Winning Project for The Redevelopment of Vogabyggd Reyjavik
On January 2014, two Rotterdam-based design firms won a competition for the redevelopment of Vogabyggd in Reyjavik, Iceland. The task is part of a municipal long-term master plan for the area and intends to re-invest in the currently neglected potential to link the city to its surrounding Icelandic landscape.
The Winning Team
Through an invited two-stage competition, teams Felixx and Jvantspijker collaborated their efforts to produce the design that became the first prize winner. Jvantspijker, a planning and architectural firm is mainly intrigued by the diversity in public spaces and integrated sustainable solutions. Felixx, a landscape architecture firm with the motto ‘realizing happy environments’ focuses on new environmental challenges. As the municipality’s all-encompassing plan commits to redevelopment, densification and sustainability, the two firms used the ambition of densification to alter the current relation between the city and landscape which are “acting as the inverse of each other”.
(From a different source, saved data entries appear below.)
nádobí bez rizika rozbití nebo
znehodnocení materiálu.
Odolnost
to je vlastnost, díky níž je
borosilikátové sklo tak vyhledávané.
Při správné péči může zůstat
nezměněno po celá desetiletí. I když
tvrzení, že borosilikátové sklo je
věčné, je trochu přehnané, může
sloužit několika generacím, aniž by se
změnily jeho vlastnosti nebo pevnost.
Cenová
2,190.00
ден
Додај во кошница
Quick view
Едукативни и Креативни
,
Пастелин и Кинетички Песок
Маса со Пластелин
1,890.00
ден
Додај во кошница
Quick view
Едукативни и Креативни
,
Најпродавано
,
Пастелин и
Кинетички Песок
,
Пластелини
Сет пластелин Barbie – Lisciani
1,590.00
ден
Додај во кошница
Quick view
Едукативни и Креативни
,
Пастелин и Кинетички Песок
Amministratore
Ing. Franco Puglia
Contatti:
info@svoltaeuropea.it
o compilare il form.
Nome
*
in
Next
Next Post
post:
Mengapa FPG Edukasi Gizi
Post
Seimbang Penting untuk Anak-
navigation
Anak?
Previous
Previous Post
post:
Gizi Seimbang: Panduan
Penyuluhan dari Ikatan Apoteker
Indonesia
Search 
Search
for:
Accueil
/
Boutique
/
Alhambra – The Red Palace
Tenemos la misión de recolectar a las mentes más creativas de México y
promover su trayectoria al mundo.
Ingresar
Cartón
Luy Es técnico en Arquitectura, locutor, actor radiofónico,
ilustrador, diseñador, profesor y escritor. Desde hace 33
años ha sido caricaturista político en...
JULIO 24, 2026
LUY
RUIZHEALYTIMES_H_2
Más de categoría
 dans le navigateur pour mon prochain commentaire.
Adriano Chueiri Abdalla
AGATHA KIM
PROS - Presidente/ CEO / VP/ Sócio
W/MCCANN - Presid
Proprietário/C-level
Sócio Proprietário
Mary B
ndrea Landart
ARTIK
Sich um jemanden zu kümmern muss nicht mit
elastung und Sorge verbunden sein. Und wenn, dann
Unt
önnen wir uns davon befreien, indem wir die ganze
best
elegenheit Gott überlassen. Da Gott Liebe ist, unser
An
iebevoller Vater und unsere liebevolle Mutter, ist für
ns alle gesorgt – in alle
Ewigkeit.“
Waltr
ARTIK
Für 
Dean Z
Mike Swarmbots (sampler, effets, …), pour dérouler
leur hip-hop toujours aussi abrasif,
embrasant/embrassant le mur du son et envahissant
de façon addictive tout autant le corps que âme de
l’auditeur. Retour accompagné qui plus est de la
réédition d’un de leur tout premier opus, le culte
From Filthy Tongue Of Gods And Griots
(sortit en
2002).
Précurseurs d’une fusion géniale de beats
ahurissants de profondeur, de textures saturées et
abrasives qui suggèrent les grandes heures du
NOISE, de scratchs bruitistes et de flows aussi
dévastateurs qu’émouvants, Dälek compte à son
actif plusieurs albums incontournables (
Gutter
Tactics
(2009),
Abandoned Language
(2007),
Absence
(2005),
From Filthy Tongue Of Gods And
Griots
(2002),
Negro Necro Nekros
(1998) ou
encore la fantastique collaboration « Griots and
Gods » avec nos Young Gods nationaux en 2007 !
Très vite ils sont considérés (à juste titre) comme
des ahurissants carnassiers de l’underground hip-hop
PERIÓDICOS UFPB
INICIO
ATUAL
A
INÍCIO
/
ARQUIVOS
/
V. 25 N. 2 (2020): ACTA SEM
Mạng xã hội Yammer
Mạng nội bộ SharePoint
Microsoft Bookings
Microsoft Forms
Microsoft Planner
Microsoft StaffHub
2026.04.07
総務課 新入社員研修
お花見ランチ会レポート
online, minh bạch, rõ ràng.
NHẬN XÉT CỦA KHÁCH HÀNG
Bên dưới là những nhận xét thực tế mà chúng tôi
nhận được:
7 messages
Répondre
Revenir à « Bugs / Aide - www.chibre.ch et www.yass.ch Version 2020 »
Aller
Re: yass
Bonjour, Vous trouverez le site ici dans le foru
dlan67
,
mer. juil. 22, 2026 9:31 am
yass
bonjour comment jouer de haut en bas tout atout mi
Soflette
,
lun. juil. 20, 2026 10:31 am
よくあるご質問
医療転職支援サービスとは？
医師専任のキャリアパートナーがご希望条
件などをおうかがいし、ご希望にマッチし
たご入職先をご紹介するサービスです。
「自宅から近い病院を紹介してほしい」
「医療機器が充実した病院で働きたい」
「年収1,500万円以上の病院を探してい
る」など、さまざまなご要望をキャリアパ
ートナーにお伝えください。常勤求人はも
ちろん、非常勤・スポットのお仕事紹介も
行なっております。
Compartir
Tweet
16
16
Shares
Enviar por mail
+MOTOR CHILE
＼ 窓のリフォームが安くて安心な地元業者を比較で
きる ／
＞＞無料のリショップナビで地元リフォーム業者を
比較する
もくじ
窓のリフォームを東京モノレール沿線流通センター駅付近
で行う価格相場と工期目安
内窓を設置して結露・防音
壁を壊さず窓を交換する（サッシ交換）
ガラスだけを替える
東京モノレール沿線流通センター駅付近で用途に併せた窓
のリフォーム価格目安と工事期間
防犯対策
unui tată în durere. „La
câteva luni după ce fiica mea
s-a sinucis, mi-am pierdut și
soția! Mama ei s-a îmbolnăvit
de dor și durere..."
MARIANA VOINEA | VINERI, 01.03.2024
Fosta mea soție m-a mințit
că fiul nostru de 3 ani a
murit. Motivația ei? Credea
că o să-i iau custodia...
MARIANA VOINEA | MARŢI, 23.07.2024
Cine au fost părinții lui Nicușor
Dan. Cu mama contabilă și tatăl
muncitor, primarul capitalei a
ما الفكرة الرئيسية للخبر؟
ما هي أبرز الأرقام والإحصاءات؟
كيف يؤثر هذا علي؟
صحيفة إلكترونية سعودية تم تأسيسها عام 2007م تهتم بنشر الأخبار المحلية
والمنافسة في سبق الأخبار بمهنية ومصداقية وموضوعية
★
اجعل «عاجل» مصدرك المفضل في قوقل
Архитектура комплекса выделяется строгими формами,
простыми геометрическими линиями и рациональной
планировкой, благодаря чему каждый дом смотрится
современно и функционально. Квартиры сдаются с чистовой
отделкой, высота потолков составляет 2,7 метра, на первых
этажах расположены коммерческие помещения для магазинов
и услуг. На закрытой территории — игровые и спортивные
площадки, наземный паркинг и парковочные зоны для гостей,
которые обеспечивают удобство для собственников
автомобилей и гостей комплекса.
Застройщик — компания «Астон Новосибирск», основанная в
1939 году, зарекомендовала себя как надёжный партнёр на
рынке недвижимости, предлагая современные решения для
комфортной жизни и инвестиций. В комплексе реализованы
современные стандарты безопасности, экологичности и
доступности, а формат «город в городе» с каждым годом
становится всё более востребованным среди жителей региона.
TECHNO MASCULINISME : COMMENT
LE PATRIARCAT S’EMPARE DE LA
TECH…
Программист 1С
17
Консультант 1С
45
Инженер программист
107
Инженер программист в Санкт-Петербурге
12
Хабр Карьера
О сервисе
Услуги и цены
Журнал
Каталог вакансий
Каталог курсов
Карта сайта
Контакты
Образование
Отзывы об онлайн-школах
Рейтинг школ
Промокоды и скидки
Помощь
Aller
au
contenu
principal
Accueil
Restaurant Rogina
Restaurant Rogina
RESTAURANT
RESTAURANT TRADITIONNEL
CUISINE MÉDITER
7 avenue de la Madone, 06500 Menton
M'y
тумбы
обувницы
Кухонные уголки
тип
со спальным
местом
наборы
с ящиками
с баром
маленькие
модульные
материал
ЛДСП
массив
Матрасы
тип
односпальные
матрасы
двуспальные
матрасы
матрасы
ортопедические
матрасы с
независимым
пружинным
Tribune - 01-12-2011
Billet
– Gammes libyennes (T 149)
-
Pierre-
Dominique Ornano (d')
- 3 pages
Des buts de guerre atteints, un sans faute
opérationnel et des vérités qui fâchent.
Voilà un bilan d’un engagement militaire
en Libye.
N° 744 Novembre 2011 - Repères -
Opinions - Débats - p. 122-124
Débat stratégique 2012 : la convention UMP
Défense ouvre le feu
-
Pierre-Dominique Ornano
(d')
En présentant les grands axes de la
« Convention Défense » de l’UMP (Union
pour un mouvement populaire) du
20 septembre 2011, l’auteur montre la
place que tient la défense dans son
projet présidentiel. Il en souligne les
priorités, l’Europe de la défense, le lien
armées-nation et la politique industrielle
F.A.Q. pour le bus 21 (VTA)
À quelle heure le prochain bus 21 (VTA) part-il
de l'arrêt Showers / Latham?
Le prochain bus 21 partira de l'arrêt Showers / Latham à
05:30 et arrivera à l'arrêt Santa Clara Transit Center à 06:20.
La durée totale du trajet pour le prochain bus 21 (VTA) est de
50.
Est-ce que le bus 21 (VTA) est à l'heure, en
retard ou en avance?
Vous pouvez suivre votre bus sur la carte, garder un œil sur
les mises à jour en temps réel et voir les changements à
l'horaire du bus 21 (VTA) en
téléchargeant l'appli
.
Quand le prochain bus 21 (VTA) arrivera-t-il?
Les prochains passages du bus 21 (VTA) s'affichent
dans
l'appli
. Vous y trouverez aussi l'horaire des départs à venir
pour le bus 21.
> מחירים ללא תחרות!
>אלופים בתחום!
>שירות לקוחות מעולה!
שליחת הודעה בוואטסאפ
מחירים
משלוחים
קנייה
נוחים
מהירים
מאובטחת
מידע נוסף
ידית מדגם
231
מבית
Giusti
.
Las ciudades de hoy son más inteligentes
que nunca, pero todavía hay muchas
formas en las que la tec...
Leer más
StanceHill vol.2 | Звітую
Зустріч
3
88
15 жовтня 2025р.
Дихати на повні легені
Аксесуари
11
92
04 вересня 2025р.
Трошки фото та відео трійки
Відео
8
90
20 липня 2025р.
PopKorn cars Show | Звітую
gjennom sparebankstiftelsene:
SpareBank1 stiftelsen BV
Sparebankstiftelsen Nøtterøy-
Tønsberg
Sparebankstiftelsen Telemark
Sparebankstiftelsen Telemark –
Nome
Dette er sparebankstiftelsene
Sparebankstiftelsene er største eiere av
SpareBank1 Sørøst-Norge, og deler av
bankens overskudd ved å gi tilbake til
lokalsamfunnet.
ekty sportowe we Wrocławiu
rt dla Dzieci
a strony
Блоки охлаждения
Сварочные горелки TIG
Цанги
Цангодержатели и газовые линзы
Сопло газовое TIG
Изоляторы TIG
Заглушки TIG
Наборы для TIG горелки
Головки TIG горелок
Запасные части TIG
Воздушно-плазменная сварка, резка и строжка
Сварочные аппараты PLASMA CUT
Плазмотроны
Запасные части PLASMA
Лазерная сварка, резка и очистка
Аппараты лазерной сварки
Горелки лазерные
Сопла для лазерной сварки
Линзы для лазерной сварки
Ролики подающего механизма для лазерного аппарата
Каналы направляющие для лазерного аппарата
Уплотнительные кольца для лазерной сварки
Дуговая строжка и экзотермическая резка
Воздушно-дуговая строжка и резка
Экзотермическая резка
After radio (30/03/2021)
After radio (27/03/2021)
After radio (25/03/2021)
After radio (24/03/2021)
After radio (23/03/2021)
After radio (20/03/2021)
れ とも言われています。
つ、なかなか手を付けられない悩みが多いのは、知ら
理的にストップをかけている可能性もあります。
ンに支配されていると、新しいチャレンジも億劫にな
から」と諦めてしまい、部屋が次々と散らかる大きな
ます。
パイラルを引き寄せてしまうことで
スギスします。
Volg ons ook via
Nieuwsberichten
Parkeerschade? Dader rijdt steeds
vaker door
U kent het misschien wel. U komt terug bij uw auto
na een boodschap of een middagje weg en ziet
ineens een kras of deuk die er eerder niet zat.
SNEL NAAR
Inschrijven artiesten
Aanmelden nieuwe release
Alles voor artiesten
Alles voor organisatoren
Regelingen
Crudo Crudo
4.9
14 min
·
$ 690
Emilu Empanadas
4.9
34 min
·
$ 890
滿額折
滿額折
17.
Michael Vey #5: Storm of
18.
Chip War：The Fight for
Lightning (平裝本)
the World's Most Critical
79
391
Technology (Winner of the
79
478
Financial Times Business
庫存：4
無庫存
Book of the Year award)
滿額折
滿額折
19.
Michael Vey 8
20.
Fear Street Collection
Cityscape and Site Location
The proposed design will be an added value to the already magical winter city of Reykjavik. Although an urban settlement of short history, the Icelandic capital is a walkable city of inclusive accessibility and lively coloured rooftops. Moreover, due to its presence around a series of volcanoes, glaciers and geysirs, Iceland’s relation to nature makes up a significant part of its identity, which explains the desire to integrate sustainable solutions in their city development.
Surrounding icy scenes, an adjacent nature reserve and an undervalued waterfront are what characterize the selected site located in the world’s northernmost capital. The location is tightly embedded within a port and transshipment area, a residential area and a large nature reserve.
The Design: A Renewed Link
The plan, approached from the urban vision of “Making City”, consists of 110.000 square meters of mixed use , including four hundred new dwellings. The jury of the competition praised the “ambition and high quality” of the proposal as well as Reykjavik’s “standards of innovation, compact and integrated approach to planning and landscape.”
The desired linking of the city to its adjacent landscape is performed in the design through a strong network of connections through the city and neighboring nature reserve. Community making and local identity is at the heart of the project. Since the sea is a vital part of life for the city dwellers, the design can be recognized as a community by the sea.
The following vision is translated spatially through the creation of good connectivity, streets, integrated parking solutions and high consideration to diversity and ecology. Among the most important elements of the design is the new central square created along the water. The designers call it the “new place to be”.
This square is cleverly designed to be aesthetically interesting yet simple enough to leave room for a variety of functions. The winning design team is led by origin Icelandic urban designer Orri Steinarsson; the project is currently under development. Implementation is expected to begin by 2015.
Taking advantage of potential connections to nature from within the city is becoming an urgent need as urban sprawl is on the rise. Connections are not only limited to waterfront redevelopment, but can also comprise green corridors, desert adaptive landscape architecture and countless other examples. I encourage LAN readers to think of the attempts that were made in your respective cities to provide connection to the surrounding landscape.